§ **What is needed**:
Using the data below, return word for word every line from the one holding "right elbow: (183, 247, 6)" down to the one holding "left wrist: (234, 789, -3)". Leave pictures out.

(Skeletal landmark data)
◇ ◇ ◇ ◇

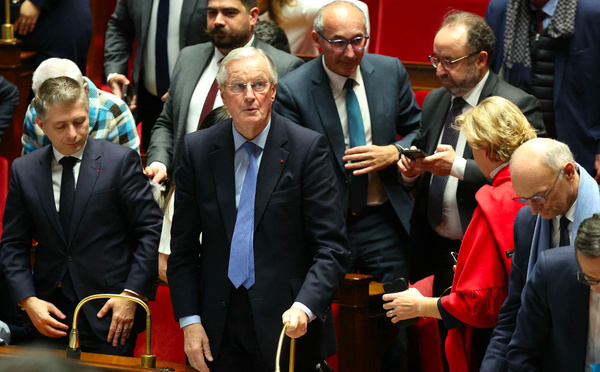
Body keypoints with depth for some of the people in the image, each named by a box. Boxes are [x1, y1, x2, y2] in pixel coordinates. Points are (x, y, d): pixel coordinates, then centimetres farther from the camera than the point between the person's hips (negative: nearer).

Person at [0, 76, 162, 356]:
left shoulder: (121, 160, -2)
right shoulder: (24, 170, 7)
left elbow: (151, 231, -2)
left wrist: (133, 294, -10)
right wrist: (28, 300, -5)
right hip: (49, 315, 3)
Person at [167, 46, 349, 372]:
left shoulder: (307, 148, -6)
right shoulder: (197, 149, 2)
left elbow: (332, 247, -9)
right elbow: (183, 247, 6)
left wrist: (304, 307, -24)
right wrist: (189, 320, -2)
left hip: (288, 325, -2)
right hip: (220, 332, 2)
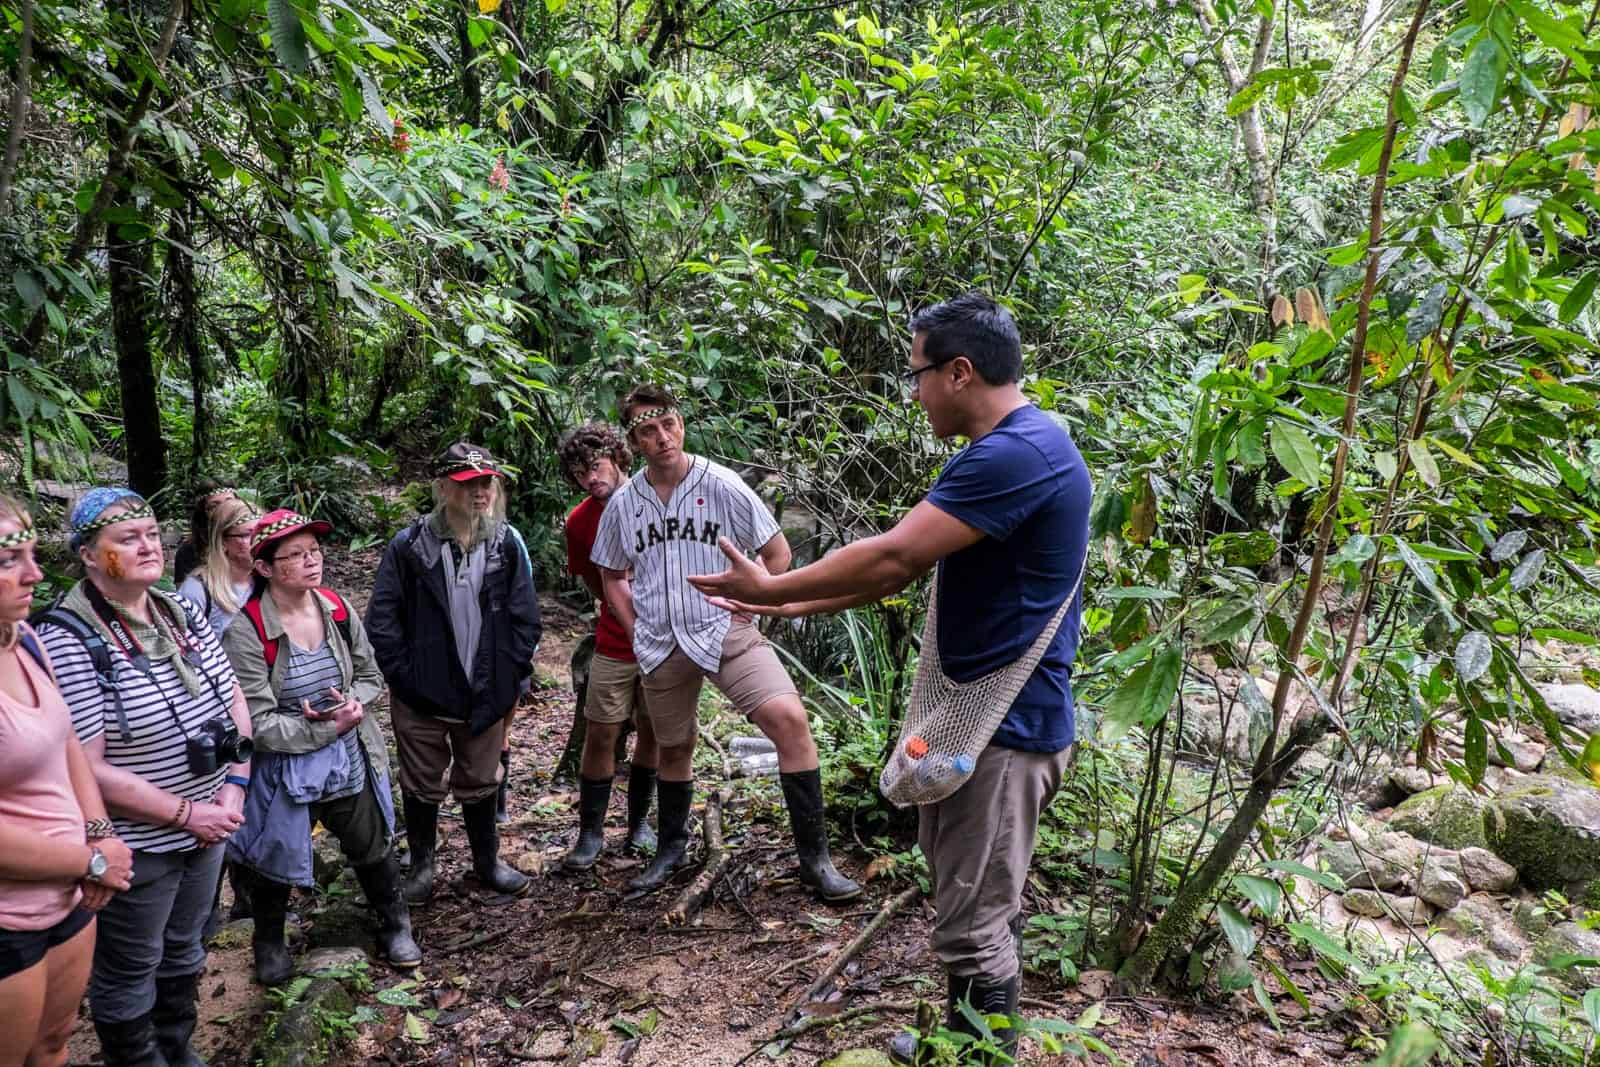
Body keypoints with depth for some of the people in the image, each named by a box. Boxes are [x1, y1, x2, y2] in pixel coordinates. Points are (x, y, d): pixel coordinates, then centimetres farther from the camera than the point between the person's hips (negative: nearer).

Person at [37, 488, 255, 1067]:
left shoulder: (182, 612, 1)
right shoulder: (67, 641, -21)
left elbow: (234, 702, 8)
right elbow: (88, 770, -23)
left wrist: (234, 789, -3)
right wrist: (187, 813, -18)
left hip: (205, 831, 7)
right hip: (133, 848, -7)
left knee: (183, 951, 25)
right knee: (129, 974, 14)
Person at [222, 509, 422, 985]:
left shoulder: (337, 609, -8)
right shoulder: (245, 631, -23)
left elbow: (370, 676, 4)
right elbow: (258, 724, -22)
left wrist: (348, 704, -16)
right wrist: (331, 727, -21)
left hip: (351, 762, 4)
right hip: (283, 771, -3)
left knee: (373, 848, 19)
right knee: (276, 862, 19)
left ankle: (395, 926, 44)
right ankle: (269, 941, 48)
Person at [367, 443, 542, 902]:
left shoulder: (506, 545, -2)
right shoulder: (409, 546, -10)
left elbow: (526, 618, 2)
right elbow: (382, 619, -7)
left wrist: (512, 677, -2)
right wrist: (402, 677, -9)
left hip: (486, 694, 2)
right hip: (422, 696, -2)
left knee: (480, 784, 18)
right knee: (422, 786, 14)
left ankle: (487, 861, 36)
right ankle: (421, 865, 33)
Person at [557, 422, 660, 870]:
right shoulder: (580, 522, -4)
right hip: (615, 646, 1)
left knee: (653, 733, 10)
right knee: (600, 736, 0)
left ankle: (639, 822, 26)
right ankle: (590, 832, 13)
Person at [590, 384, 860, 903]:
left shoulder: (722, 486, -6)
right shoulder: (623, 504, 4)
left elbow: (777, 552, 2)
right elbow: (612, 575, 19)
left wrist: (746, 608, -3)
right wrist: (635, 630, 8)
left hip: (725, 632, -3)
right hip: (660, 645, 3)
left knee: (789, 718, -22)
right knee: (674, 748, 17)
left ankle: (815, 857, -13)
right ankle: (671, 847, 43)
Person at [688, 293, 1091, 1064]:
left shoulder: (1016, 453, -22)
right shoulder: (1008, 451, 13)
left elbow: (894, 556, -24)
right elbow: (905, 567, 15)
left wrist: (771, 588, -12)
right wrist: (794, 604, 14)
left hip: (1004, 721, -10)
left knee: (975, 925, 1)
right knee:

◇ ◇ ◇ ◇

§ **Solved problem**:
right elbow: (183, 247, 6)
left wrist: (304, 307, -24)
right wrist: (189, 320, -2)
left hip: (288, 325, -2)
right hip: (220, 332, 2)
Body keypoints with depth for some of the people in the image, each named by a box. Boxes are [x1, y1, x2, y2] in pixel coordinates. Points are (x, y, d): pixel coordinates, then centimetres farther from the camera than the point between the person's hips (negative: nearer).

Person at [37, 488, 255, 1067]:
left shoulder: (182, 612, 1)
right shoulder: (67, 641, -21)
left elbow: (234, 702, 8)
right elbow: (88, 770, -23)
left wrist: (234, 789, -3)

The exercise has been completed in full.